* TEXTO DE LA PÁGINA:
....
Pese a ser uno de los riesgos implícitos en el éxodo que miles de migrantes enfrentan en sus países, en México o en Estados Unidos, la muerte a balazos de un migrante no se debe generalizar

A mediados de la semana pasada un salvadoreño cargando a su hijo, presuntamente es abatido por agentes de la Fiscalía General del Estado de Coahuila cuando pretendía dejar Saltillo para seguir su viaje “al norte”, a tratar de alcanzar el sueño americano que forjó a Estados Unidos.

Ayer en El Paso, Texas -ciudad fronteriza evidentemente con enorme presencia de ciudadanos de origen mexicano- una veintena de personas muere por las ráfagas de un rifle de asalto disparado por un hombre de 21 años en un centro comercial que deja otros tantos heridos entre quienes fueron de compras.

Lamentablemente ninguno de los dos casos es excepcional. Con la de ayer, en lo que va de 2019, en Estados Unidos ya se han registrado 249 matanzas de inocentes por parte de desquiciados tiradores solitarios, en promedio un tiroteo por día.

Y aunque únicamente se tienen reportados este año dos casos de migrantes fallecidos por uso de fuerza letal excesiva, la muerte se hace presente en la frontera, de maneras tan contrastantes como ahogarse en el río Bravo, o por insolación al caminar por el desierto.
....
* DATOS PROPORCIONADOS:
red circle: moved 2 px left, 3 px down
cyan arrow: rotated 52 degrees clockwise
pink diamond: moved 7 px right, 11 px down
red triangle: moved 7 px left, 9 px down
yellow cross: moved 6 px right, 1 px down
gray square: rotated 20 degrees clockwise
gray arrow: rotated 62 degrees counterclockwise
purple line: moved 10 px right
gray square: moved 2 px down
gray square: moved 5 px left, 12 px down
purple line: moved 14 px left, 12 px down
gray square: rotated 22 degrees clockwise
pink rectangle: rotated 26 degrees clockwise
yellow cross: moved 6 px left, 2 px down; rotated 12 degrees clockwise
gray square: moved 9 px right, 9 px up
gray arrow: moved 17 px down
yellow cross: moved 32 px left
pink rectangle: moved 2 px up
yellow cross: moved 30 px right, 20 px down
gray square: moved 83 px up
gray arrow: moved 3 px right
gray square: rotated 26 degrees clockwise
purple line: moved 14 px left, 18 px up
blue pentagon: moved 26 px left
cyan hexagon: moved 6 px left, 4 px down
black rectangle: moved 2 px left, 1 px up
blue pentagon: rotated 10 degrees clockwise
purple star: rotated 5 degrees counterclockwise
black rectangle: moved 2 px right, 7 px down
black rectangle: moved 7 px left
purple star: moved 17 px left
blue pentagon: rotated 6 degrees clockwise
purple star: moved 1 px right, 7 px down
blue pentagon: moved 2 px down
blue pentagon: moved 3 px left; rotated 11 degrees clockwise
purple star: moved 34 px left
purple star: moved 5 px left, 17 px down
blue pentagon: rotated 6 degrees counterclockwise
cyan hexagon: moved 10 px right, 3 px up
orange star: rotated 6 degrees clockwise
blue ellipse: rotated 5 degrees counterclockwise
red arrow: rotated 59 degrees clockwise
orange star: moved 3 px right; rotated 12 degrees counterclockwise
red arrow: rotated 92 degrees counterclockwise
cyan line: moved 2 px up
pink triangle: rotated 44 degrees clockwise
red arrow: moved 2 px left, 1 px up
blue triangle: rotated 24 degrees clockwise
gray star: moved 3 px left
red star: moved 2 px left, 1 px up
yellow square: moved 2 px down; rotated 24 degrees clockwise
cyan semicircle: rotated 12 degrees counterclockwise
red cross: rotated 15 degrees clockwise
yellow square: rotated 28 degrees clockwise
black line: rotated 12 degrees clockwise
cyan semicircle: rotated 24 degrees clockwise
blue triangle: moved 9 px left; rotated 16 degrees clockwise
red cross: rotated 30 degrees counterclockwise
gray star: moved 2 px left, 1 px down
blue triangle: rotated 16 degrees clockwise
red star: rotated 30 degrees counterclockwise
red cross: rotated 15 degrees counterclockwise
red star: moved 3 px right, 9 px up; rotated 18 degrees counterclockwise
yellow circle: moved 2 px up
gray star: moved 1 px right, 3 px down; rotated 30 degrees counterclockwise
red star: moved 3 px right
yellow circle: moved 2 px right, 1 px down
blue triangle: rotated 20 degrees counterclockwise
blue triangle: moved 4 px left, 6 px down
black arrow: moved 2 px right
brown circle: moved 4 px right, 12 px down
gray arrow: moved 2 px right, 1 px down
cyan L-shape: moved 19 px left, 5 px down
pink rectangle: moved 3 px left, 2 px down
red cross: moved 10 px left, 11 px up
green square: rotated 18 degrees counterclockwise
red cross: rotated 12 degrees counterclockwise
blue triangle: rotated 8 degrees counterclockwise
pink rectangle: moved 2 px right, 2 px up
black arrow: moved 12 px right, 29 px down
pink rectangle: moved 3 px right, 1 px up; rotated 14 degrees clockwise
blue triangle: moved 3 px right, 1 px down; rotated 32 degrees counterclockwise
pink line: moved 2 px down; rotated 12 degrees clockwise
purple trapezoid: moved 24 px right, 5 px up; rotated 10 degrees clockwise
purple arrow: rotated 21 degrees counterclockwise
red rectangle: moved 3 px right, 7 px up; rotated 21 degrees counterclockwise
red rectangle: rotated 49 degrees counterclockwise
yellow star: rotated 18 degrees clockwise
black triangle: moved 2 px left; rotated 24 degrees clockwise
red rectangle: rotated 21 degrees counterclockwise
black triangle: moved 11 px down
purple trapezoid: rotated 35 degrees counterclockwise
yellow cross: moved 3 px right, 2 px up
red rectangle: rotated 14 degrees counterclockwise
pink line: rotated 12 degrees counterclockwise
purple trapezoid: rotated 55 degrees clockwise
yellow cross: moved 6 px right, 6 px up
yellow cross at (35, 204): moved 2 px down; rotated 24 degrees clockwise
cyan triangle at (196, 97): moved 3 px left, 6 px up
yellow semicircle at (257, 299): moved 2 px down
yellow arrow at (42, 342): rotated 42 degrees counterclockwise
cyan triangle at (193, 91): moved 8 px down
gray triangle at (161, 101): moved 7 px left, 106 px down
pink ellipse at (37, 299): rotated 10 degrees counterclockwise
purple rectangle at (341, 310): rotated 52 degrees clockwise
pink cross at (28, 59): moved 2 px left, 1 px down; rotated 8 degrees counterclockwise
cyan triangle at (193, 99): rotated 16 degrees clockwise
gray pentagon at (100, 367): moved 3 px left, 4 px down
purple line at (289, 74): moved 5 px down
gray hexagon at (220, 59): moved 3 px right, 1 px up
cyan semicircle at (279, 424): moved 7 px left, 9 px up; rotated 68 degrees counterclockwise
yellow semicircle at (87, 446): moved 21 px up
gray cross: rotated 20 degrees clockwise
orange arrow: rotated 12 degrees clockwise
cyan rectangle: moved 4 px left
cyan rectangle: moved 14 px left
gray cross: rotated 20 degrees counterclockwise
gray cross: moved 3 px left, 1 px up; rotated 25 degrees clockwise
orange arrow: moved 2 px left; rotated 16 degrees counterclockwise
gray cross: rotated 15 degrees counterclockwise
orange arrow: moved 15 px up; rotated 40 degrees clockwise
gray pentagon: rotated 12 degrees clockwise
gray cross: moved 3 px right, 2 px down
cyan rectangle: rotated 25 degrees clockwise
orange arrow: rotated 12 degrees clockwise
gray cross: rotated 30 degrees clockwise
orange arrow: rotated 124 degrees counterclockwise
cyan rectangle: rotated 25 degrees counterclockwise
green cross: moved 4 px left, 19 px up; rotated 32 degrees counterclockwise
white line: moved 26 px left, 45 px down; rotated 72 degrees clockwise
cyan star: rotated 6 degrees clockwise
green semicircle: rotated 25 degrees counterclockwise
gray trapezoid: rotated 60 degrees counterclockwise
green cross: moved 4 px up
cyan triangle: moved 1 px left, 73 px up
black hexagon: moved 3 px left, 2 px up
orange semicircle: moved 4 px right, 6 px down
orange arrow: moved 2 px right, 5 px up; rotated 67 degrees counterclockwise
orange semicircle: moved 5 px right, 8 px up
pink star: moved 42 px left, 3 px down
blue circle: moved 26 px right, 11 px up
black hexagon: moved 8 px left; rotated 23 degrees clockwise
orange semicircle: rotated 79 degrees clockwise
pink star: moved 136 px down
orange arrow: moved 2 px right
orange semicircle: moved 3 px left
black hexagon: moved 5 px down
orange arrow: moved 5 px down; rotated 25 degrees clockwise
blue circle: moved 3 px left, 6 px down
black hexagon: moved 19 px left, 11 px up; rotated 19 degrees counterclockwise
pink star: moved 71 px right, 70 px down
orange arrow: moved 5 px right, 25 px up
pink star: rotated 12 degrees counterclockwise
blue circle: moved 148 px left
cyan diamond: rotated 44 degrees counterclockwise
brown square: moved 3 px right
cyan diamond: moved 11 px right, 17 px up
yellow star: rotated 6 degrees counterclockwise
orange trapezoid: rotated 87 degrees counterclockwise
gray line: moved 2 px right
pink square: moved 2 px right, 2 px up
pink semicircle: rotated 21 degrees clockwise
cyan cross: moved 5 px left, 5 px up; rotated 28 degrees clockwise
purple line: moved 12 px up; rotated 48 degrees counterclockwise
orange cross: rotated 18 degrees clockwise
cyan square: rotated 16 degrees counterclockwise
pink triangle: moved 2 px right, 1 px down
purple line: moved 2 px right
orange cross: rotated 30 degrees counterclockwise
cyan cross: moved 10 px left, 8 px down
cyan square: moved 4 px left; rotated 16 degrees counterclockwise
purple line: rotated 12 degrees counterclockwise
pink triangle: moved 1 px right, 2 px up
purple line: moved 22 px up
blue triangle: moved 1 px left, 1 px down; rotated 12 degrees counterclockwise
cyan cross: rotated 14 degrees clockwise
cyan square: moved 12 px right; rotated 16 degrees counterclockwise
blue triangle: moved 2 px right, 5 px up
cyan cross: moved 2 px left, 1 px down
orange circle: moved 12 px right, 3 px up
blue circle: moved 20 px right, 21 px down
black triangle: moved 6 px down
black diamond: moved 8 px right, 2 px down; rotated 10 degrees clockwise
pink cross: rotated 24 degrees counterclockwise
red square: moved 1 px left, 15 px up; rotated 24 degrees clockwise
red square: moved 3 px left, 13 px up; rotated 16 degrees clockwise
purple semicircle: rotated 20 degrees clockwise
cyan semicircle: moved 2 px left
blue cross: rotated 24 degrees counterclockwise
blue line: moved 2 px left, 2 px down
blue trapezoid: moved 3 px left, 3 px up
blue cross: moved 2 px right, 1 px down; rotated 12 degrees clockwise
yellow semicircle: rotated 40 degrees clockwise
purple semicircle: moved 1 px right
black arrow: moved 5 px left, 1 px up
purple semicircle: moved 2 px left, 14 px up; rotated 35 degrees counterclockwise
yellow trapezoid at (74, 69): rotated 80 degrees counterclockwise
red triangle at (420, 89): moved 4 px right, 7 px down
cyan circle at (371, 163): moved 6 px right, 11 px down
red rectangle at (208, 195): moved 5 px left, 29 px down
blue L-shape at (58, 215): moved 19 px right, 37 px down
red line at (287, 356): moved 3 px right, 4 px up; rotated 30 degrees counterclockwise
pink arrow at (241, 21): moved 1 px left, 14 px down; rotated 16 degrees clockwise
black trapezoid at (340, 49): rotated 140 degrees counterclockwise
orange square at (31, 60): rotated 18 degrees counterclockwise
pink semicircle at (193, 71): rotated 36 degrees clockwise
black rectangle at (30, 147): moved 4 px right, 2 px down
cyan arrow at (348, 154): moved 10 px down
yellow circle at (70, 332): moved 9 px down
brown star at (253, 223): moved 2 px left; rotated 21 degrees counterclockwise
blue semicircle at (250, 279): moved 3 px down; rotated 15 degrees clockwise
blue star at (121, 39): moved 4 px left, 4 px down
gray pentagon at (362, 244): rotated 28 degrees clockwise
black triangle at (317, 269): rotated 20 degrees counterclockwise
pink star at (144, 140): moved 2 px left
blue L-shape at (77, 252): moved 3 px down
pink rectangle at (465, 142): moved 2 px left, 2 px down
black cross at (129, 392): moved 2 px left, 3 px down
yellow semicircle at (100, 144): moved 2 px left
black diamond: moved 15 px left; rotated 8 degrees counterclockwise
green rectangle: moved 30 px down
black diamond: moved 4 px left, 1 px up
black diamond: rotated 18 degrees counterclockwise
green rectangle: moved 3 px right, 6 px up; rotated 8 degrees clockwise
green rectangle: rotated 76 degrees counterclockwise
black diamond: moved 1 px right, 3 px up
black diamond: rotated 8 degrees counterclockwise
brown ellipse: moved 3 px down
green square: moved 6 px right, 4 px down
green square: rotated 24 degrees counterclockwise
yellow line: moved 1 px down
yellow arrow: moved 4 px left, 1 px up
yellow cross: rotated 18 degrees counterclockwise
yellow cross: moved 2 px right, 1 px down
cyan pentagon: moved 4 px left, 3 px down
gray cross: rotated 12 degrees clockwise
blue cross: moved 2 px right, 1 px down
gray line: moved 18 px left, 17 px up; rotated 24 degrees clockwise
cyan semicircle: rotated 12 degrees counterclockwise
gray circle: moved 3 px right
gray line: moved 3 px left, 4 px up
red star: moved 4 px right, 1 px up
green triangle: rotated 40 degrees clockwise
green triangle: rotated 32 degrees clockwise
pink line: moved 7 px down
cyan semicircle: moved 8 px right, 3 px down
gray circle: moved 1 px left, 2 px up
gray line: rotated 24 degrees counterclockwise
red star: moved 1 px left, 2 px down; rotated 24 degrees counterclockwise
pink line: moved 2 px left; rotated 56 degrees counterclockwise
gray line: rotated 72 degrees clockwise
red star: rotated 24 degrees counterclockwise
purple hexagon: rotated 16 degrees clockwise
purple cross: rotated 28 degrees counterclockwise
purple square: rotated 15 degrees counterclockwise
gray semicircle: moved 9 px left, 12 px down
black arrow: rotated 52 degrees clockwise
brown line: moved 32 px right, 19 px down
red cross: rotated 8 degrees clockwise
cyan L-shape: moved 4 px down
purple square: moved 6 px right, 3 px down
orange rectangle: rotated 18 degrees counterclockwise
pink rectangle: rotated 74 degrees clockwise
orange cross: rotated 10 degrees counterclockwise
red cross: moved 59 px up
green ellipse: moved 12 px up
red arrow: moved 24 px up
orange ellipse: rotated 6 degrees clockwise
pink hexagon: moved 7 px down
....
* TAREAS PENDIENTES:
1. De acuerdo con el texto sobre la muerte de migrantes, ¿por qué ninguno de los dos casos descritos es excepcional? Responde en una a tres oraciones.
2. Prosigue el texto sobre la muerte de migrantes a partir de su última oración.
Para resolver las tareas no se necesitan las filas.

* TAREAS RESUELTAS:
1. Porque en lo que va de 2019 ya se han registrado en Estados Unidos 249 matanzas de inocentes cometidas por tiradores solitarios, lo que equivale en promedio a un tiroteo por día. Además, aunque este año solo constan dos migrantes fallecidos por uso de fuerza letal excesiva, la muerte está presente en la frontera por otras vías, como ahogarse en el río Bravo o sufrir una insolación al cruzar el desierto.

2.
Aunque los casos comentados son distintos y no presentan rasgos similares, en ambas historias subyace un común denominador: el discurso del odio que recorre el mundo y que, en casos como el del presidente Donald Trump, son parte de sus declaraciones habituales.

La permanente alusión a “los otros” como causantes de los problemas sociales, económicos o de seguridad permeó entra la clase trabajadora del medio oeste norteamericano que votó por el magnate republicano, y llegó a México de la mano de una amenaza de guerra comercial.

Con todo, muertes como la que encontró en Saltillo Marco Tulio Perdomo Guzmán, de Honduras, aparentemente por balas de representantes de la ley; o los consumidores habituales de un supermercado en la frontera con Ciudad Juárez, no deberían convertirse en noticias habituales. Debemos mantener vivo nuestro sentido de indignación, hay que evitar que perdamos la capacidad de asombro ante horrores como los narrados y prepararnos para frenar y eventualmente eliminar que se sigan cometiendo crímenes de odio.